Full text of the letter follows:
November 30, 2022
The Honorable Rohit Chopra, Director
Consumer Financial Protection Bureau
1700 G St. NW
Washington, DC 20552
Dear Director Chopra:
We write regarding the implications for our Armed Forces raised by the United States Court of Appeals for the Fifth Circuit’s decision in Community Financial Services Association, Ltd. v. Consumer Financial Protection Bureau. As you know, the Fifth Circuit’s opinion found the Consumer Financial Protection Bureau’s (CFPB’s) self-funding mechanism unconstitutional and struck down its Payday Lending Rule. In our view, this flawed decision will ultimately deprive military families of consumer protections that Congress enacted on a bipartisan basis.
In 2006, Republicans and Democrats worked across the aisle to enact the Military Lending Act (MLA). This landmark legislation contains strong protections against predatory lending for active duty servicemembers and their families that complement other longstanding and bipartisan protections like the Servicemembers Civil Relief Act (SCRA). These laws are essential to military readiness. The Department of Defense (DOD) has stated that “high-cost debt can detract from mission focus, reduce productivity, and require the attention of supervisors and commanders.” Predatory lending harms our nation’s military readiness. Morale suffers when servicemembers and their families are trapped in cycles of debt. And taxpayers are on the hook when our servicemembers leave the military due to avoidable personal issues like financial insecurity. According to DOD, each separated servicemember costs the Pentagon more than $58,000.
The CFPB routinely examines the lenders under its supervision for compliance with the MLA and the SCRA. This process is essential to uncover violations. Once the CFPB spots a violation, it takes the company to court or reaches a settlement to make servicemembers whole. Over the past ten years, the CFPB has recovered millions of dollars from banks, pawn lenders and payday lenders for violating legal and financial protections for servicemembers. Recovered funds should go directly to compensate servicemembers for being gouged by illegal high-cost loans.
The Fifth Circuit’s decision threatens the CFPB’s ability to ensure that military families receive the consumer protections that they have earned by serving our Nation. For now, the Fifth Circuit’s opinion affects only the Payday Lending Rule and is controlling only in one circuit’s jurisdiction. But the decision’s precedential effects pose a grave threat to all of the CFPB’s actions across the country, including its supervision or enforcement of the MLA. That’s because the CFPB would use the very same funding mechanism to supervise or enforce the MLA as used to promulgate the Payday Lending Rule. The Fifth Circuit’s reasoning naturally extends to the CFPB’s supervision and enforcement of the MLA. The practical effect would be to imperil military readiness, cost taxpayers money, and tarnish servicemembers’ records.

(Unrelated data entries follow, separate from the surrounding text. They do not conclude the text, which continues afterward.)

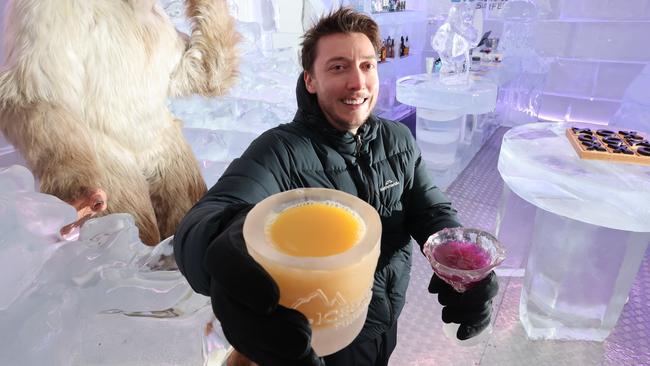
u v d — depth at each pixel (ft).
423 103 9.69
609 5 13.75
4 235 1.55
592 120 15.24
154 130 5.59
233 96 8.51
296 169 3.25
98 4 4.69
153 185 5.87
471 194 9.50
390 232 3.63
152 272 1.96
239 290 1.30
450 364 4.66
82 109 4.80
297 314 1.31
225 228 1.70
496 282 2.37
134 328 1.67
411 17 15.44
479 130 12.47
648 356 4.82
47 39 4.37
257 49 9.58
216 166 7.89
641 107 10.96
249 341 1.34
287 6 11.21
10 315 1.46
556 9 14.66
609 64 14.33
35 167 4.64
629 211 3.96
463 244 2.42
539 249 4.94
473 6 13.51
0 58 5.21
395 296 3.65
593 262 4.61
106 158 5.02
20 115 4.47
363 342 3.51
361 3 12.34
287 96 8.77
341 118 3.25
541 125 6.23
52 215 1.79
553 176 4.36
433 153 10.42
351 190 3.40
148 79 5.31
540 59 15.03
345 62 3.12
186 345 1.69
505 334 5.10
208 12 6.00
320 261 1.25
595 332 4.93
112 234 2.13
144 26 5.18
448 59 10.89
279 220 1.43
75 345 1.56
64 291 1.64
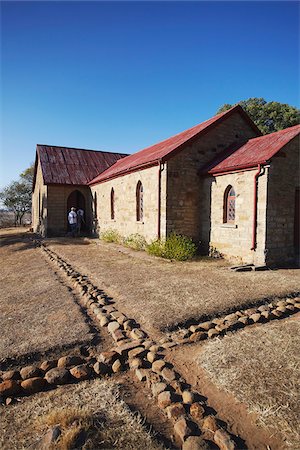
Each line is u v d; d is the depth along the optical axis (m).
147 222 14.49
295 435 2.95
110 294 7.34
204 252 13.38
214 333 5.14
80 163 25.59
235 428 3.10
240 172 11.33
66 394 3.70
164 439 3.02
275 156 10.32
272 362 4.18
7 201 39.75
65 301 6.82
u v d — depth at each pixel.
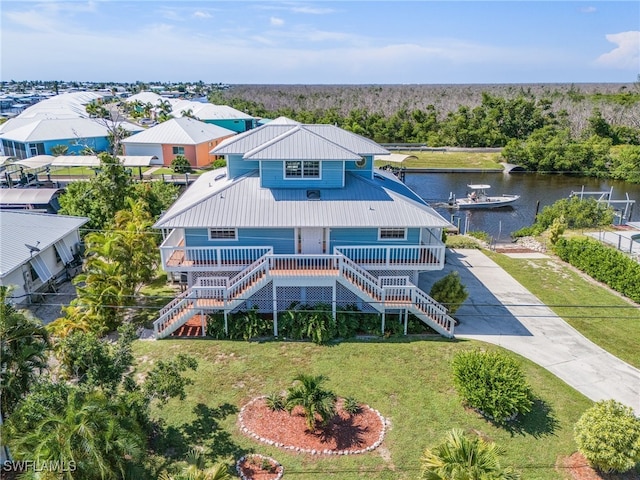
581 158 69.19
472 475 11.52
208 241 22.89
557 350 21.02
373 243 23.42
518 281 28.84
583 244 31.09
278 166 23.95
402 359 19.95
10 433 12.51
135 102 115.38
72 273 28.88
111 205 33.34
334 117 101.62
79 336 14.68
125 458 13.38
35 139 63.19
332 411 15.56
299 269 21.80
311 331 21.20
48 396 12.65
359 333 22.03
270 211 22.67
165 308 22.08
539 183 64.38
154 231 30.03
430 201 52.31
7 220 27.34
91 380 13.48
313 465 14.43
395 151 83.38
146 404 14.82
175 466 14.22
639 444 13.52
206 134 66.38
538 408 17.00
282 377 18.69
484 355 17.50
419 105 127.81
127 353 15.25
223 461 14.45
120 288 22.48
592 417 14.49
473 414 16.69
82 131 68.25
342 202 23.47
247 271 22.14
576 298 26.44
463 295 23.05
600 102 105.12
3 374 13.44
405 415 16.61
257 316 22.38
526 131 91.50
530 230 40.50
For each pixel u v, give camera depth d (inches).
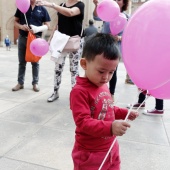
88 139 62.6
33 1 188.9
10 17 920.9
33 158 100.1
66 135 122.6
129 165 98.1
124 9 159.3
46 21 199.6
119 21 122.5
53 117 147.0
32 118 143.9
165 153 109.2
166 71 57.3
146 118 153.5
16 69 322.0
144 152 109.1
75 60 172.7
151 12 57.6
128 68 64.1
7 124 133.4
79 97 60.1
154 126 140.4
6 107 161.6
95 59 56.7
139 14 60.1
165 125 143.0
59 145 111.8
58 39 162.4
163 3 57.3
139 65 59.5
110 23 126.2
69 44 164.6
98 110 61.9
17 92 200.2
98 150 63.1
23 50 199.2
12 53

Unscrupulous lenders are already erroneously invoking the decision in other circuits to argue that the CFPB is prohibited from using Congressionally authorized funds to enforce the law and stand up for consumers. One of those litigants is the nation’s largest pawn lender, which is a repeat offender of the MLA and has been accused of making predatory loans to thousands of servicemembers.
We believe that the Fifth Circuit has given predatory lenders a wrecking ball to use against consumer protections for servicemembers and their families. Accordingly, we request your views on how the Fifth Circuit’s decision could threaten the CFPB’s authority to supervise lenders for compliance with the MLA, and to enforce this law against lenders that prey on servicemembers and their families.
Thank you for your attention this critical matter and your prompt reply.